Alkaptonuria (AKU) is a rare inherited condition in which a faulty gene prevents normal processing of a substance called homogentisic acid. Accumulation of homogentisic acid damages connective tissues and bones, leading to a condition known as ochronosis. Symptoms of AKU generally start in infancy or childhood and include dark pigmentation in the ears, tears, sclera, tendons, skin, and heart valves from infancy, black urine upon exposure to air and diaper changes, and severe joint disease, including spine issues, early in adulthood. Treatments, when necessary, focus on pain control and joint replacement. Black discoloration of bodily tissues and urine is a hallmark of the disorder and gives AKU its alternative name, “black bone” disease.

5. Conclusion and Future Directions

We show that porcine alkaptonuria (AKU) is caused by defects in 3-hydroxy-L-tyrosine 6-glutathione dioxygenase (Hpd), which breaks down tyrosine and L-DOPA. The Hpd gene we identified harbored a SNP g.4862556A>G, resulting in the substitution of isoleucine to valine at residue 102. This could be a genetic marker connected with AKU. Most small piglets had apparent symptoms of ochronosis in joints, while only a few large piglets had mild symptoms in viscera. Results of acid-fast staining showed that the pigment was deposited in the cartilage, synovium, liver, and spleen of porcine AKU. These findings indicate that the porcine disease resembles human AKU with respect to both autosomal recessive inheritance and accumulation of HGA in collagenous tissues.

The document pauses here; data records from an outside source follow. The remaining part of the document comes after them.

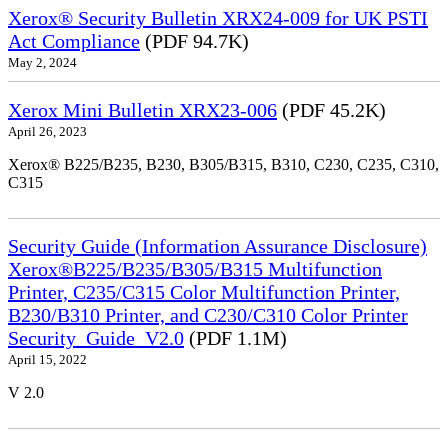
Xerox® Security Bulletin XRX24-009 for UK PSTI
Act Compliance
(PDF 94.7K)
May 2, 2024
Xerox Mini Bulletin XRX23-006
(PDF 45.2K)
April 26, 2023
Xerox® B225/B235, B230, B305/B315, B310, C230, C235, C310,
C315
Security Guide (Information Assurance Disclosure)
Xerox®B225/B235/B305/B315 Multifunction
Printer, C235/C315 Color Multifunction Printer,
B230/B310 Printer, and C230/C310 Color Printer
Security_Guide_V2.0
(PDF 1.1M)
April 15, 2022
V 2.0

Our study has contributed eight novel AKU SNPs to the public catalogues of human variation. Four of those are very rare, and there are also four missense mutations whose phenotypic/functional consequences have yet to be studied. These findings suggest that AKU may be genetically complex, and that additional mutations may be identified. Due to the rarity of AKU and the lack of large cohorts of affected individuals, further study of AKU may require international collaboration among biochemists, clinicians, geneticists, and affected individuals. We have also proposed some models of the biochemical rescue of the enzyme Brunel and have found rodent models that will be used for further characterization.